Are you interested in pitting your bots vs. human teams?  If so, do the
human teams get to modify their clients to instantly exchange information?
There are tons of advantages to be had that way, but no real point in doing
so because on any normal server, and in any human league, it would be
considered cheating.

> In a 'robot league', I would consider the intervention of a *human*
> player, potentially 'cheating'.

I'd agree, although it might potentially be interesting to have a "no holds
barred" league, with any combination of human/bot/borg players.  (This
reminds of the strategy/simulation game "empire", in which players are
allowed to write any kind of client they want.)

> Those who play the game according to tradition, are restricted by
> tradition. Those who exploit the rules to their advantage, have the
> maximum potential to win.

I agree, but changing the rules to favor the bots just doesn't seem
interesting to me, unless you let the humans play under the same rules, and
the community realized a long time ago that allowing client developers to
automate functions  was not a good direction for netrek to evolve in.
Generally speaking, making the clients smarter dumbs down the game.

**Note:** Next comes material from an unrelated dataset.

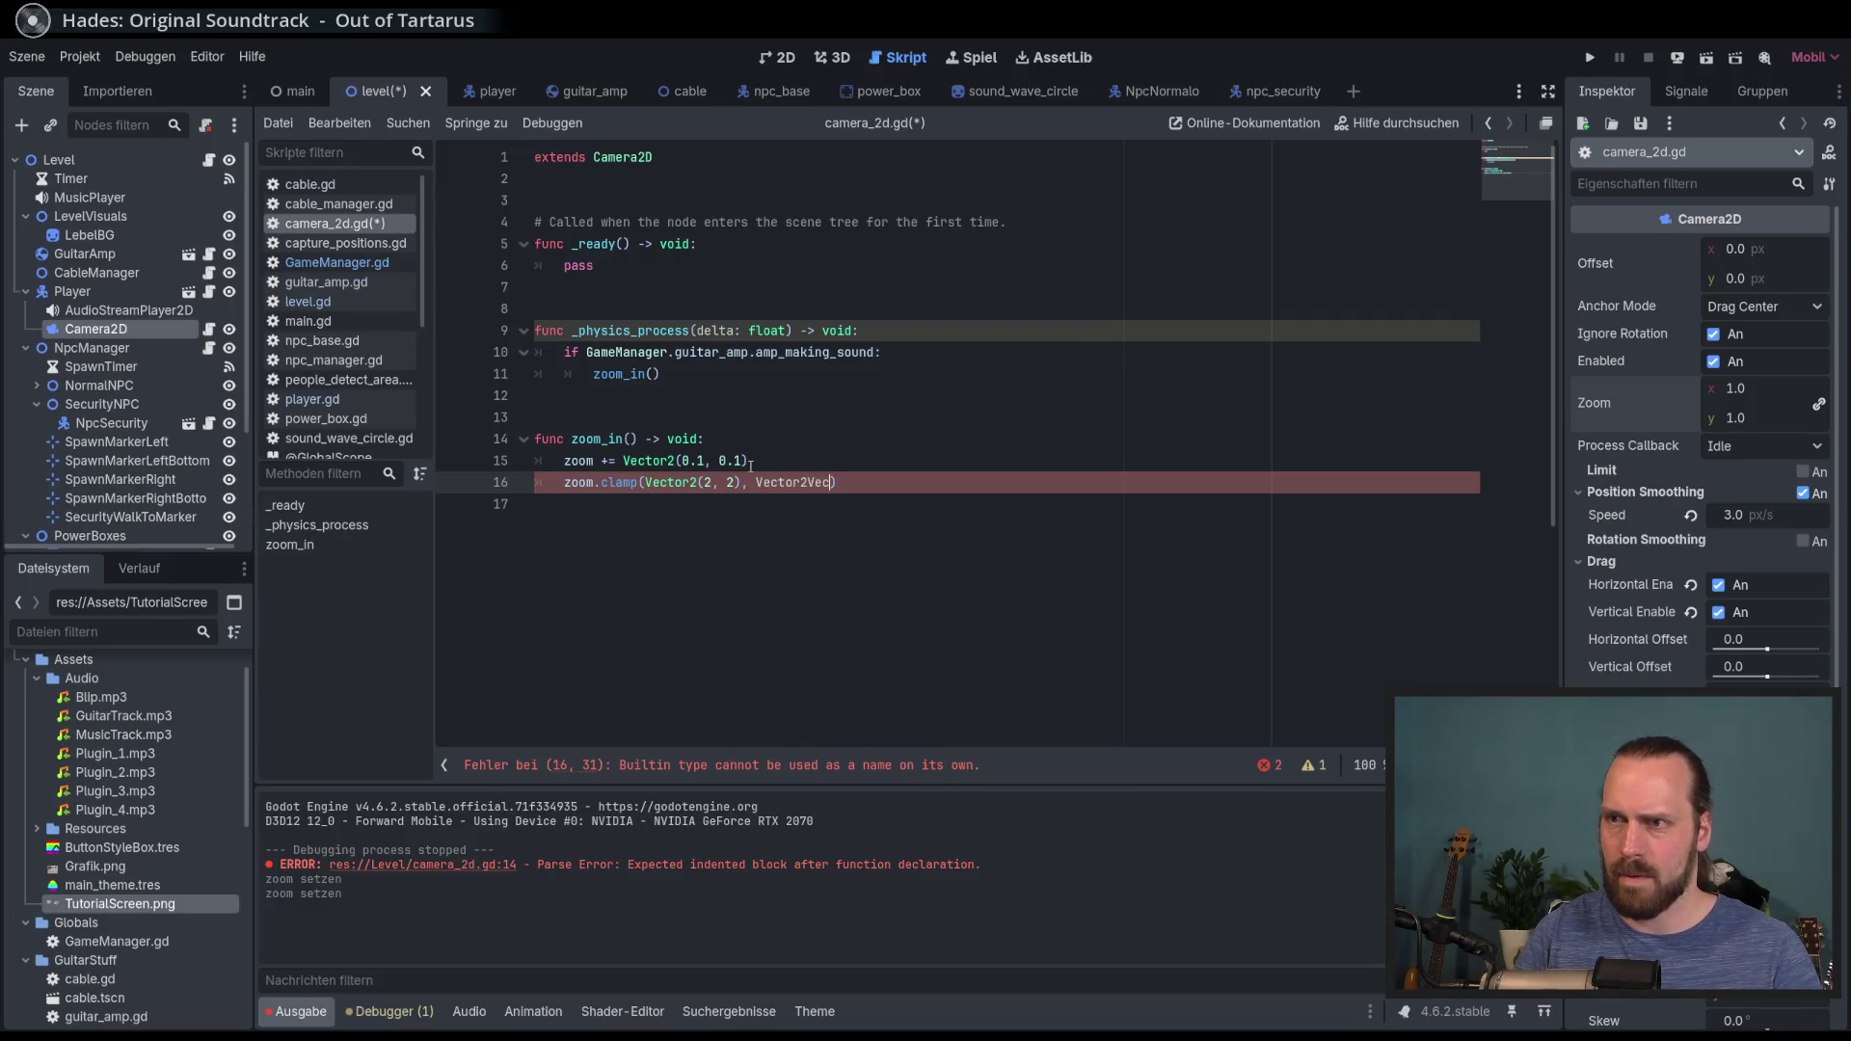
key(BackSpace)
text((2, 2)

> The robots won't be snivelling and crying because they don't have the
> mental capacity to adapt with as much potential as a human player. What
> gives humans the right to snivel and cry, because they cannot match the
> reflexes, or organization potential, of a computer?
> Consider the true tradition of Netrek. It is based off Star Trek. What
> is the greatest enemy of all non-Q entities in the galaxy? :-) The
> borg.  Why? Because they do not live by the same rules as the rest of
> the species in the Universe. Where humanity thrives on independence,
> the borg thrive on the collective.
> In the true sense of the word, and the concept, the implementation I
> am suggesting truly is a mirror of this 'collective' as defined by
> Star Trek. The abilities of this 'collective' strongly match
> technologies that are described in Star Trek.

Most commercial human-vs.-computer strategy games take the some approach,
which can be described as "the only way to challenge the human player is to
play under different rules".  For example, in Civilization, the computer has
to cheat extensively to challenge the human player at higher difficulty
levels.  Nobody really likes the fact that the computer has to cheat.

> Do you fear the borg? :-) Starfleet certainly does...

The Borg were one of the few actually alien aliens in Star Trek, before the
writers gutted the concept by introducing individuals and/or turning them
into insects.  The day I saw the movie with that stupid Borg Queen was the
last day I ever went to a Star Trek movie.